Who do you want to be? There’s only one rule; always be true to yourself.”



Pages: 156
Date:  27/10/2014
Grade: 4-
Details: Reading Group Read

The blurb:

“My father still lives back the road past the weir in the cottage I was reared in. I go there every day to see is he dead and every day he lets me down. He hasn’t yet missed a day of letting me down.”

In the aftermath of Ireland’s financial collapse, dangerous tensions surface in an Irish town. As violence flares, the characters face a battle between public persona and inner desires. Through a chorus of unique voices, each struggling to tell their own kind of truth, a single authentic tale unfolds.

The Spinning Heart speaks for contemporary Ireland like no other novel.
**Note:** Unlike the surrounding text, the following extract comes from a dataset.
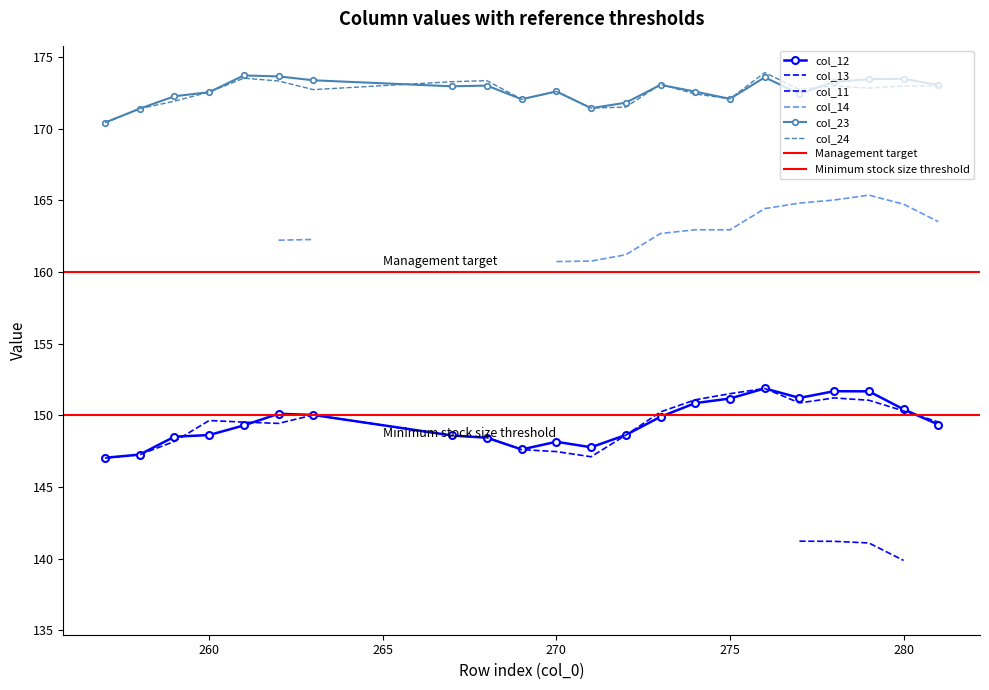

What is the value of the col_12 point at the 2nd from the left?

147.3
Wry, vulnerable, all-too human, it captures the language and spirit of rural Ireland and with uncanny perception articulates the words and thoughts of a generation. Technically daring and evocative of Patrick McCabe and J.M. Synge, this novel of small-town life is witty, dark and sweetly poignant.

Winner of the Guardian First Book Award 2013
Longlisted for the Man Booker Prize 2013
Winner of Book of the Year at the Irish Book Awards 2012

My thoughts:

Gosh, I’m not quite sure what to make of this book. It contains rather sad and depressing, although insightful and sharp, snapshots of the lives of inhabitants of a small village in the west of Ireland. The area has gone from riches to rags after the fraudulent local builder who provided the jobs and prosperity, goes broke and flees the country. These people suffer in similar yet very individual ways through the recession following the building boom.
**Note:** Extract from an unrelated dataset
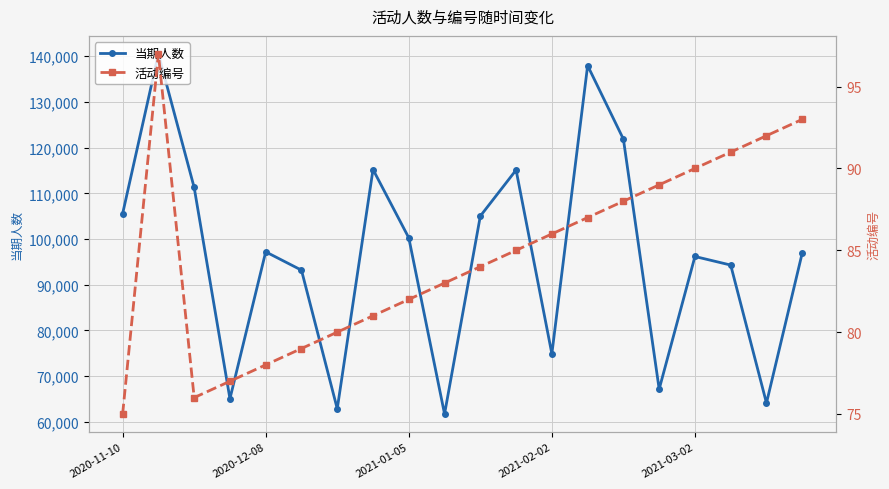

True or false: 活动编号 and 当期人数 intersect in this chart.

False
The character’s stories are bleak. There is no real hope, nothing to look forward to and no solution in sight. On top of and compounded by the economic doom are the personal issues these characters deal with; guilt, depression, confusion, desperation, lack of love, loneliness, the list goes on and on and not a single characters appears to be happy.

Of course this town is a microcosm of Ireland. The stories show how individual actions affect a whole community in sometimes surprising and unexpected ways. They also point how even in the midst of a group of people we have known all our lives we can be completely alone and isolated. As such it is very clever and very well written; all these characters have their own voice and their own issues, even if they all stem from the same source. I admire how the author managed to tell several tales through the eyes and mouths of twenty characters all of whom only have one (shortish) chapter dedicated to them. I’m impressed that twenty different voices managed to result in one coherent story. Unfortunately my admiration for Donal Ryan’s skill doesn’t result in affection for the book he’s written.

I prefer my stories character driven rather than event driven. The glimpses of lives I got were not enough to satisfy my curiosity. Not that I felt I wasn’t given all the information I needed to follow the story; I think it was all there. What I needed in this book and didn’t get was just one happy section; for one character whose life wasn’t filled with pain or despair. They say ‘bad news sells’ and this book feels as if it’s trying to prove that rule. For me though bad news only leaves an impression if it’s contrasted by good news. Only blackness renders me almost blind to what I’m reading and the messages I’m supposed to find in the words.

I can’t help feeling the author took every issue known to men and decided to put them all in one, 156 pages long, book. While it gives us some beautiful scenes and touching quotes, it also leaves us overwhelmed by the misery of it all.

“You’re some fool, she said with her eyes. I know I am, my red cheeks said back.”
“She saw more in me than I knew there was.” - Bobby about his wife Triona

“I don’t care, though, if he can never feel the same pride in me that I know he used to. I just want him to remember how he loved me. I want him to know I’m still his little girl.” Mags, after she’s come out to her parents.

To summarize: this book is well written with the numerous individual voices clear and distinct. It is also very clever in that it tells a full story from an almost endless amount of angles in such a way the reader isn’t really aware how it all connects until they are nearing the end of the book. However, none of that mitigates the fact this is a very depressing tale.